If you have developed an occupational disease or sustained a work-related injury, you may qualify to receive workers’ compensation benefits.
There are several steps in the process of filing a claim including preparation for filing an appeal, should that become necessary.
Seek medical treatment
If you suffer an on-the-job injury, you should seek immediate medical attention. Your well-being is a top priority, but, in terms of financial compensation, it is equally important to obtain a medical report that provides details about your injury and subsequent treatment.
Inform your supervisor
The next step is to inform your supervisor about the injury. You will probably do this verbally, but you should also provide notification in writing. This establishes an official record of the incident, your injury, diagnosis and treatment plan. Submit the written notice as soon as possible while the details associated with the injury are still fresh in your mind.
Complete the claim form
Your employer will likely provide you with a claim form to fill out, but if not, you can obtain one from the workers’ compensation board in Minnesota. You will provide information as to the type of injury you sustained, how it occurred and when and where it happened.
It is important to maintain records relating to your injury. Keep a journal about the cause of the injury, your diagnosis and treatment, and what effect the injury has on your work and normal activities. Keep all receipts for out-of-pocket expenses. If the insurer denies your claim — and this can happen — these records will provide important backup information when you file an appeal.

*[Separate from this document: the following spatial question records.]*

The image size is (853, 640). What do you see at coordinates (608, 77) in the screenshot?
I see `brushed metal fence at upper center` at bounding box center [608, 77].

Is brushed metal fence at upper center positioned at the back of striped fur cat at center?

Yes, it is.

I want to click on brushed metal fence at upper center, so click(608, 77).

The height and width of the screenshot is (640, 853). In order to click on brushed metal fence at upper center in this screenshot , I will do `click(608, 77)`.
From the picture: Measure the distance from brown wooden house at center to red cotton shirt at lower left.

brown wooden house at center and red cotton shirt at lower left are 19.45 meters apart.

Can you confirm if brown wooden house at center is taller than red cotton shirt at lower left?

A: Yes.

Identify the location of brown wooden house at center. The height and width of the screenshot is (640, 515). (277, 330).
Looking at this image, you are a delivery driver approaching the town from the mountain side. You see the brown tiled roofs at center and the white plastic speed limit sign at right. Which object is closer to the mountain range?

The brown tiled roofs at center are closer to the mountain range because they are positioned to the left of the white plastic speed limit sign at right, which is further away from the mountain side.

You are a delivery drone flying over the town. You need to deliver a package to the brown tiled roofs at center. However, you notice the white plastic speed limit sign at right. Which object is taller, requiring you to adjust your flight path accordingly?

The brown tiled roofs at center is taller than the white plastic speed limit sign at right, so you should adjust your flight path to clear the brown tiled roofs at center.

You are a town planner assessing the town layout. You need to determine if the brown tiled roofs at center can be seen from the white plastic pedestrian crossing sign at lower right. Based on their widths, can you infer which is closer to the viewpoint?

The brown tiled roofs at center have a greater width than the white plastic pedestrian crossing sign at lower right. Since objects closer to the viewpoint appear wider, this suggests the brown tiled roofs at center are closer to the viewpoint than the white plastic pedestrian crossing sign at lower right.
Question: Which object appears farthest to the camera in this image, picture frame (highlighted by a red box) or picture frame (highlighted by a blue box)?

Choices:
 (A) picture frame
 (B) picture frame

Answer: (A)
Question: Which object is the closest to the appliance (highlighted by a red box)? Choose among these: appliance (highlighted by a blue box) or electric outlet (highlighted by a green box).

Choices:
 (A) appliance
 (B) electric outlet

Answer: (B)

Anticipate receiving benefits
Once approved for workers’ compensation benefits, you will fit into one of several categories, such as temporary partial disability or permanent total disability. You can expect to receive benefits related to your injury and ongoing condition. Compensation might include coverage for current and future medical expenses, mobility assistive devices and even the cost of transportation if you require ongoing treatment.
The benefits will continue until you are able to work again or until your doctor determines that you have reached “maximum medical improvement.” If the injury results in permanent disability and MMI, you may qualify for lifetime benefits.